◆ Instruções de trabalho:
Prossiga o texto sobre a asma, começando logo após a última frase apresentada.

──────── Excerto de texto

Nestas idades mais jovens, o diagnóstico é essencialmente clínico e raramente necessita de outros exames para o comprovar. Nos jovens, a realização de espirometria é útil para classificar a gravidade da asma e a eficácia da terapêutica.
A asma tem cura?
É uma doença crónica sem cura, mas que pode ser controlada. Todos os doentes asmáticos podem ter uma vida sem limitações.
E é possível preveni-la?
É uma patologia que, na maioria dos casos, não se pode prevenir. No entanto, é possível controlá-la em mais de 90% dos casos.
Quais os tratamentos atualmente disponíveis?
A inflamação do tipo 2 está presente em 50-70% das pessoas com asma e reduzir esta inflamação pode ajudar a controlar os sintomas. Existem tratamentos farmacológicos e não farmacológicos que nos auxiliam no tratamento da doença. As principais dificuldades no controlo da asma são a inadequada adesão ao tratamento regular e à incorreta utilização dos dispositivos inalatórios. A realização de testes para investigação de alergia, seguidos de um plano de tratamento adequado, são recomendados para um melhor controlo da doença.
Uma asma não controlada leva a perda de função pulmonar
Quais os perigos desta condição, sobretudo se não for tratada adequadamente?

────────────────
──────── Conjunto de dados

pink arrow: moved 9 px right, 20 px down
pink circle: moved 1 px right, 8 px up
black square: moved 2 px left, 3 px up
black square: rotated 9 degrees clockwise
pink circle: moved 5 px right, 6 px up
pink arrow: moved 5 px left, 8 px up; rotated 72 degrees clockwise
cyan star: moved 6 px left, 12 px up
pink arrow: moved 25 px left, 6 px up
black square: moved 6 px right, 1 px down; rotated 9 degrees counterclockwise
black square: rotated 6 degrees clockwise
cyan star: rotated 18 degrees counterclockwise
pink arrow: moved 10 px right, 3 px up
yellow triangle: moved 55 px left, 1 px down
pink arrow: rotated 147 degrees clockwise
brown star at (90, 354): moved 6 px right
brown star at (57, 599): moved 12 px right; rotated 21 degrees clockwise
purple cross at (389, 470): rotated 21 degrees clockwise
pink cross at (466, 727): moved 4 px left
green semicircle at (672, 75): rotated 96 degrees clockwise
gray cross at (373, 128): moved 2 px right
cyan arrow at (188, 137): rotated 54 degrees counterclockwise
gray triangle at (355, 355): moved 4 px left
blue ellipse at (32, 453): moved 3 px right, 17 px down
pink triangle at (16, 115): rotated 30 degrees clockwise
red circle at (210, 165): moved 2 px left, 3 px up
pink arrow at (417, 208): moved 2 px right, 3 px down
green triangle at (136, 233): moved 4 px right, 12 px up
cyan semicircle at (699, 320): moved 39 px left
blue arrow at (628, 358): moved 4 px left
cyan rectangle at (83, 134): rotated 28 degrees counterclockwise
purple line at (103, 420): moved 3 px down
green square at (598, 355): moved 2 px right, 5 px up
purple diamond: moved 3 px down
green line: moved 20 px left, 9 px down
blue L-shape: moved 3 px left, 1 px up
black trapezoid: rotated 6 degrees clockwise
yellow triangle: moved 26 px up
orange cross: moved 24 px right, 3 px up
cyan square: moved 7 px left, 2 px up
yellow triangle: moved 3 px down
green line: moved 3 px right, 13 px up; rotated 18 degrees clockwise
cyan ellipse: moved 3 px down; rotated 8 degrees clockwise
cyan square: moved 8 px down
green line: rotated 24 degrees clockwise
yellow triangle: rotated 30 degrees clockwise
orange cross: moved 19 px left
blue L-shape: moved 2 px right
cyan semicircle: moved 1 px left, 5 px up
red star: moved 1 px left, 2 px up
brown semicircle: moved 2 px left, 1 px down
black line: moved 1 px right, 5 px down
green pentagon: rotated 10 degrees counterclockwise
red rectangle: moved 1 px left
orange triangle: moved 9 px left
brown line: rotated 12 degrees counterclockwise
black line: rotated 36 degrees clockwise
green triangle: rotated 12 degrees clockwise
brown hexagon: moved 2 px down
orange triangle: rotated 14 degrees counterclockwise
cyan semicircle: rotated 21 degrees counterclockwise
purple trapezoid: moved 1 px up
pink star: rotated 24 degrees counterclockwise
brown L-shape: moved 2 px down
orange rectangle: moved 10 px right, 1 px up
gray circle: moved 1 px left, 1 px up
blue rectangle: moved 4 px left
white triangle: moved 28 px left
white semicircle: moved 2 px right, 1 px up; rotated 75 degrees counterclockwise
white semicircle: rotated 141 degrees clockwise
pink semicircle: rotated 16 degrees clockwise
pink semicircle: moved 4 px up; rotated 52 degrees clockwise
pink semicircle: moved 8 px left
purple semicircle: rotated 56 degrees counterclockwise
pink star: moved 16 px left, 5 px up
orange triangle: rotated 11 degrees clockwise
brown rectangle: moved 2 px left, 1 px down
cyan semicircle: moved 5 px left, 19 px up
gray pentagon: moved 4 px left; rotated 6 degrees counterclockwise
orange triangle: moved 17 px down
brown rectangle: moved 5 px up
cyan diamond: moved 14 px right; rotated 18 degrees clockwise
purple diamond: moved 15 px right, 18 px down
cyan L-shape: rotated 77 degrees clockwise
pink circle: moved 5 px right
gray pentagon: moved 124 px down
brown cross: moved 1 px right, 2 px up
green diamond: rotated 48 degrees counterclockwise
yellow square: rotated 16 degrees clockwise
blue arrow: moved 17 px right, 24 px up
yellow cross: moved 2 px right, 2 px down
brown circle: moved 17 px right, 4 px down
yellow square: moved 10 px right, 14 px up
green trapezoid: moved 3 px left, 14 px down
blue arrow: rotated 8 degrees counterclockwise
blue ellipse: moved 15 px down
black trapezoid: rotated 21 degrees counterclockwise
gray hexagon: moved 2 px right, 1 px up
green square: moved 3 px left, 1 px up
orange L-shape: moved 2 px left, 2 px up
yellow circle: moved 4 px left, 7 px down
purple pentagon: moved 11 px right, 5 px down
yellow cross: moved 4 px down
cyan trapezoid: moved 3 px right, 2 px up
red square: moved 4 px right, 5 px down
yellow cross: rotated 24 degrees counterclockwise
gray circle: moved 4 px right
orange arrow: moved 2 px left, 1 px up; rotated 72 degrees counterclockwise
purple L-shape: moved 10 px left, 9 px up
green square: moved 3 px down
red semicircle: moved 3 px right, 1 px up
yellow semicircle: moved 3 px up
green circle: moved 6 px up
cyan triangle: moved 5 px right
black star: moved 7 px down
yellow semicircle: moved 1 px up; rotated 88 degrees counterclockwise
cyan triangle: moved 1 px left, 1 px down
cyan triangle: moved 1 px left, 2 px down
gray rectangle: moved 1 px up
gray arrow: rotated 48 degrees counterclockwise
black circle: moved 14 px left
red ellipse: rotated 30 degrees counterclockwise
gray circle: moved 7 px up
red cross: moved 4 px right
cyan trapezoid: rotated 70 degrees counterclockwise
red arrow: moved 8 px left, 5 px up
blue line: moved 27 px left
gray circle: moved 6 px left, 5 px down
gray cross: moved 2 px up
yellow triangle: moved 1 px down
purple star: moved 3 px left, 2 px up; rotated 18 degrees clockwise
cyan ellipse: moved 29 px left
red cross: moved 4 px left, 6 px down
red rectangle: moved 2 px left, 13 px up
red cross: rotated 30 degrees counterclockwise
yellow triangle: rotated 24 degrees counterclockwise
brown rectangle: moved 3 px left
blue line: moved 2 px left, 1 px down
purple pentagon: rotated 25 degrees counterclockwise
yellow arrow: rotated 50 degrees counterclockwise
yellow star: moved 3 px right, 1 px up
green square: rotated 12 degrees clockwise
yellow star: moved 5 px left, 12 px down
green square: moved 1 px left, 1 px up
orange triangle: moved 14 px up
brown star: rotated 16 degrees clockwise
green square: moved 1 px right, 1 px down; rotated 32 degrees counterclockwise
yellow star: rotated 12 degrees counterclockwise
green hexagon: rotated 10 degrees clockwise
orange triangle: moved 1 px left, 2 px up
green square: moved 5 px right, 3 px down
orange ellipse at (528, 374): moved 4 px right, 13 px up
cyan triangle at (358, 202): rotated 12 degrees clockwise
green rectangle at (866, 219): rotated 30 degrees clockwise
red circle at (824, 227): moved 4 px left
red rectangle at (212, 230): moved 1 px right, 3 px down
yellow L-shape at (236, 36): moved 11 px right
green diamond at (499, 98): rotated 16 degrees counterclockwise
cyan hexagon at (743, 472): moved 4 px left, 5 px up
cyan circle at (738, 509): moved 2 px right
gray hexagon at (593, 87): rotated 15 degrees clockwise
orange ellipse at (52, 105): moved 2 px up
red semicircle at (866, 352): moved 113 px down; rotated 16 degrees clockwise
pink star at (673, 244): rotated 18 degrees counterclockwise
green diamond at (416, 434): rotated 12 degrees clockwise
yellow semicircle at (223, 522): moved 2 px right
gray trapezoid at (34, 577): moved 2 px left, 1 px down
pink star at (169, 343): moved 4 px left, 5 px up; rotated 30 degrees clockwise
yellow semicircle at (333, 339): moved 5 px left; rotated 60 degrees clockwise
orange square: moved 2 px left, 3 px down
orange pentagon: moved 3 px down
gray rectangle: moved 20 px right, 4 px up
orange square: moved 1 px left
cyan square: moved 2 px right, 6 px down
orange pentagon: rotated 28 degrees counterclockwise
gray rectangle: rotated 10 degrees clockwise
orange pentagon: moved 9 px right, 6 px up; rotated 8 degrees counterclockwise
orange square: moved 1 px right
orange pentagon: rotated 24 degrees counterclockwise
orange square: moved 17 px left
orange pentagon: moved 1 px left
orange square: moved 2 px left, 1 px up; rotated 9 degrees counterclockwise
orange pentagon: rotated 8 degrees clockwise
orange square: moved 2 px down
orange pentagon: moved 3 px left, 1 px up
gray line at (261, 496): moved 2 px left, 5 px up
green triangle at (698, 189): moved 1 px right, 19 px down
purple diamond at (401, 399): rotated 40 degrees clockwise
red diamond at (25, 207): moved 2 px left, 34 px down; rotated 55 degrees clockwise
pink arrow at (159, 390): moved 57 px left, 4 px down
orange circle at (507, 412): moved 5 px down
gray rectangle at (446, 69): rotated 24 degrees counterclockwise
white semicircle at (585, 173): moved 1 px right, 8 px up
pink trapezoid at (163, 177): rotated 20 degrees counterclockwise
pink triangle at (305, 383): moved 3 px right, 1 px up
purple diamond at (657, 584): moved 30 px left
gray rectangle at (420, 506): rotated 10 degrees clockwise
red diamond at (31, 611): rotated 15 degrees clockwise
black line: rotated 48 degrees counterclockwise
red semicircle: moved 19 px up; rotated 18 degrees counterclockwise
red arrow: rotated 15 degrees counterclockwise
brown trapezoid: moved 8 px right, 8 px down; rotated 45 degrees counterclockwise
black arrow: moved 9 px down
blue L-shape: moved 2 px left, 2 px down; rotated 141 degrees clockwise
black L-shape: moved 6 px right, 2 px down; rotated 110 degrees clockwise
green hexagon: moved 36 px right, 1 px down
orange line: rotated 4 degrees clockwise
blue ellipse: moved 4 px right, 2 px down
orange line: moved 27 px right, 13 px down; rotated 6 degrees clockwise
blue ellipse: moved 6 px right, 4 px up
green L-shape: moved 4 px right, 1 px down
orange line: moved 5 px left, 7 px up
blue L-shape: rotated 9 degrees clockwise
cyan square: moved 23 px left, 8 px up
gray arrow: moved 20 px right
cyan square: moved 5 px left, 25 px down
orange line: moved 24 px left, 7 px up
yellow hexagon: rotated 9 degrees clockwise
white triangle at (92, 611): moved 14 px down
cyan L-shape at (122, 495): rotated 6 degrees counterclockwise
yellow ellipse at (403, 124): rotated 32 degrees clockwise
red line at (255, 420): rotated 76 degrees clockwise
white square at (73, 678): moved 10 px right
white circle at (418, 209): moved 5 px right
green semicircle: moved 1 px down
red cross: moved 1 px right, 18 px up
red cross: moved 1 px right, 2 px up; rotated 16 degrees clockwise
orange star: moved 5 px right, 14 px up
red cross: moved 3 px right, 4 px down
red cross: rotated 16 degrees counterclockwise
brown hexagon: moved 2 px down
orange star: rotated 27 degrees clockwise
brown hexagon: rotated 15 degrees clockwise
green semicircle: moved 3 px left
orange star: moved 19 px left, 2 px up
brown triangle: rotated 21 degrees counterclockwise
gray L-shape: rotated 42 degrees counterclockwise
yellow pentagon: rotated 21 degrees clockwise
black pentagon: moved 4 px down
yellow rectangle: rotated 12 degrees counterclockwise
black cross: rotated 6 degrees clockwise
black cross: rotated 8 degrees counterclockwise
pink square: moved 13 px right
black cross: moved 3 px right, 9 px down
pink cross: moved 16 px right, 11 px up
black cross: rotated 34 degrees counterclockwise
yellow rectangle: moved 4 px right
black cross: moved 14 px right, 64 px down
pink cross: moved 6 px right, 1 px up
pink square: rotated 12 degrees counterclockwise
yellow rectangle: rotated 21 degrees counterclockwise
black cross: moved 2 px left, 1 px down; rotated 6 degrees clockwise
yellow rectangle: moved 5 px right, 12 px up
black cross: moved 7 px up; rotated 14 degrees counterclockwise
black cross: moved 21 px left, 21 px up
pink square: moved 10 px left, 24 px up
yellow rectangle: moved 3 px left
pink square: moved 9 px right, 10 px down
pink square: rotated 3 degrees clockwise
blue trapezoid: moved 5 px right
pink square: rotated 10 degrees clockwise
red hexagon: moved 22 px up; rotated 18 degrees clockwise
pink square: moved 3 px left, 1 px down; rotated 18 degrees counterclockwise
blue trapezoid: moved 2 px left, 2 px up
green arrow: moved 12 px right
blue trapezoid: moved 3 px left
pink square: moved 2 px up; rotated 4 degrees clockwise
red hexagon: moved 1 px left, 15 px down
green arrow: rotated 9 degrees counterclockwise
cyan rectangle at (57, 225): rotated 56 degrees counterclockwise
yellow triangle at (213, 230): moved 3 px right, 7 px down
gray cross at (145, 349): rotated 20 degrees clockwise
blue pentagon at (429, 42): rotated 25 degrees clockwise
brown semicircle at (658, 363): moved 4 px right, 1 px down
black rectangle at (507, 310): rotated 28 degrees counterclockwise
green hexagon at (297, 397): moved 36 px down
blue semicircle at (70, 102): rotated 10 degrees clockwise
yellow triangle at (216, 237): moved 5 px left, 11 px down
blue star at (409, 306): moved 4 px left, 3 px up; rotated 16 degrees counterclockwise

────────────────

◆ Resposta do exercício:
As pessoas com asma grave convivem com sintomas persistentes e debilitantes a nível respiratório que podem levar a danos pulmonares irreversíveis a longo prazo se não forem tratados adequadamente. A constante inflamação pulmonar pode conduzir a alterações permanentes no funcionamento dos pulmões, tosse persistente, dificuldade respiratória com necessidade de suporte ventilatório, internamentos por agudização da doença, e em casos mais graves, pode ter um desfecho fatal.
Na prática, o que acontece quando o doente não tem a asma controlada?
Uma asma não controlada leva a perda de função pulmonar que irá condicionar dificuldade respiratória persistente e limitativa para o doente. Os doentes com asma grave são um subgrupo que permanece sintomático, apesar da medicação em altas doses, ou que necessitam de medicação em doses elevadas para estarem controlados. Apesar de serem uma minoria, estes doentes referem que a sua asma tem um grande impacto no seu dia a dia, sendo responsável pela maioria dos internamentos, consultas de urgências e absentismo escolar e laboral, tendo ainda um elevado consumo de recursos de saúde.
Que mitos importa esclarecer sobre a asma?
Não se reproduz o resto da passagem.